O NOVO
NORMAL, VELHO NEOLIBERALISMO
Por Pedro Montenegro*
A cena do cadáver de um trabalhador que morreu em seu local de
trabalho, estendido no chão, encoberto por guardas sóis, para que os negócios
não fossem atrapalhados com a sua morte súbita em local inapropriado, desmentem
os prognósticos, tão otimistas quanto pueris, do surgimento de um novo marco
civilizatório em decorrência da pandemia do novo coronavírus.

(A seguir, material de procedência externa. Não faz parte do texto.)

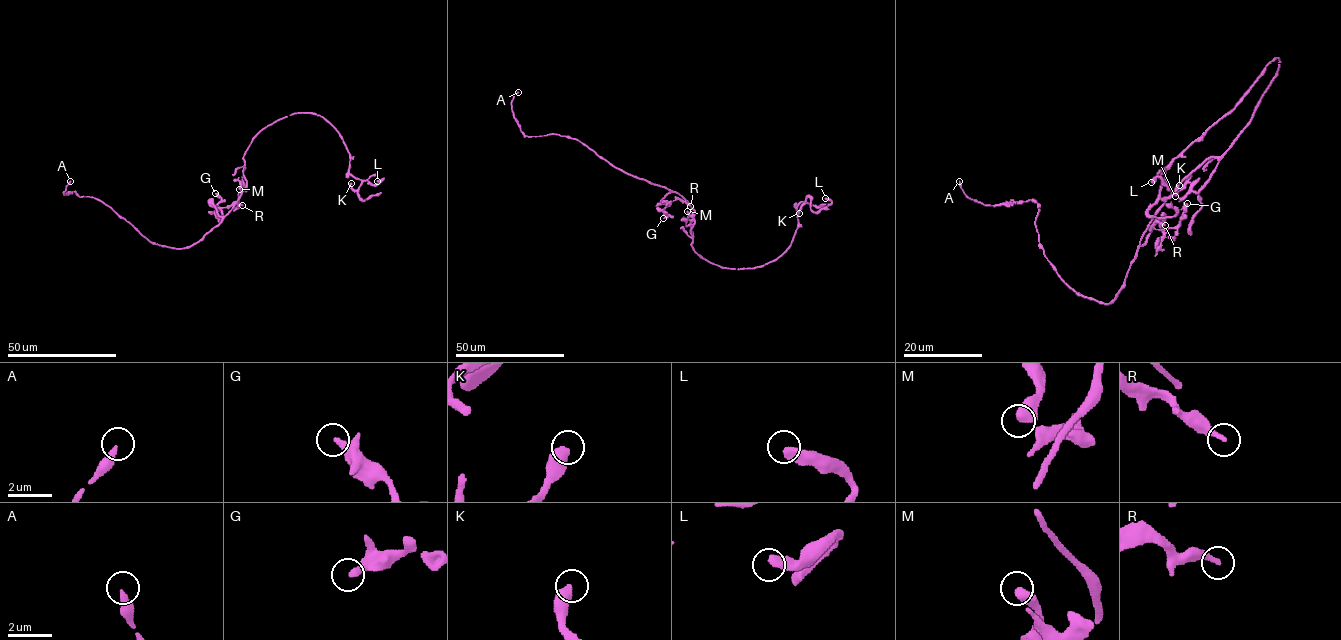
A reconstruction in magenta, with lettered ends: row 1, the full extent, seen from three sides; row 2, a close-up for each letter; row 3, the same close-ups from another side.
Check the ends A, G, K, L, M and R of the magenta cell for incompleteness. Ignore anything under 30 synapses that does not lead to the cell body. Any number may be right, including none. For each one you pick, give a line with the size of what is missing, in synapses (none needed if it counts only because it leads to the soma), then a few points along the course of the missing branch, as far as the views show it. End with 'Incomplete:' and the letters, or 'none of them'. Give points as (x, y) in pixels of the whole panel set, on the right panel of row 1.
Incomplete: none of them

Não foram poucas as análises, inclusive de respeitáveis
cientistas sociais, sobre a possibilidade de a pandemia desnudar as faces mais
obscuras da reprodução do capital, invisibilizadas pelo extraordinário aparato
ideológico do sistema capitalista global, e, deste modo contribuir para a sua
superação.
Se de fato a pandemia oferece a oportunidade para o desvelamento
das formas articuladas de dominação neoliberal: capitalismo, colonialismo,
racismo e patriarcado, fazendo emergir à superfície o binarismo – superiores e
subalternos – que caracteriza as sociedades capitalistas, assim como a má
distribuição de riquezas, a superexploração e precarização do trabalho, as
abissais desigualdades sociais, de raça e gênero e os modos de vida que colocam
em risco a sobrevivência humana e a nossa casa comum, o Planeta Terra, isso não
significa que tal acontecimento catastrófico, per se, pudesse
inaugurar um novo sistema de relações sociais pós-capitalista.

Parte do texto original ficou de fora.